Leave the images aside and output every entry exactly.

(Data Opens)

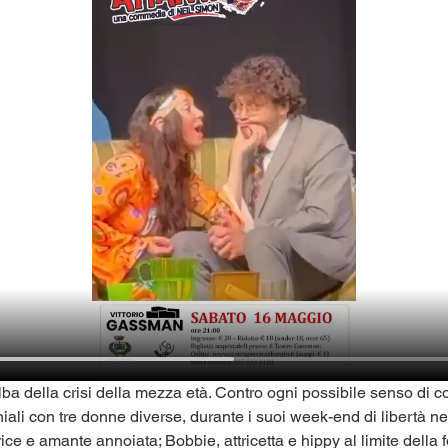
alba della crisi della mezza età. Contro ogni possibile senso di 
niali con tre donne diverse, durante i suoi week-end di libertà n
ce e amante annoiata; Bobbie, attricetta e hippy al limite della f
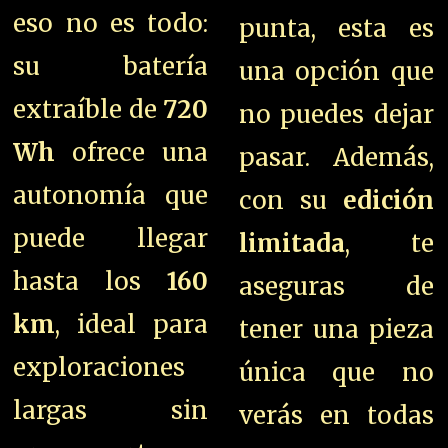
eso no es todo:
punta, esta es
su batería
una opción que
extraíble de
720
no puedes dejar
Wh
ofrece una
pasar. Además,
autonomía que
con su
edición
puede llegar
limitada
, te
hasta los
160
aseguras de
km
, ideal para
tener una pieza
exploraciones
única que no
largas sin
verás en todas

(Data Closes)

- [Answer space]
alba della crisi della mezza età. Contro ogni possibile senso di 
niali con tre donne diverse, durante i suoi week-end di libertà n
ce e amante annoiata; Bobbie, attricetta e hippy al limite della f
eso no es todo:
punta, esta es
su batería
una opción que
extraíble de
720
no puedes dejar
Wh
ofrece una
pasar. Además,
autonomía que
con su
edición
puede llegar
limitada
, te
hasta los
160
aseguras de
km
, ideal para
tener una pieza
exploraciones
única que no
largas sin
verás en todas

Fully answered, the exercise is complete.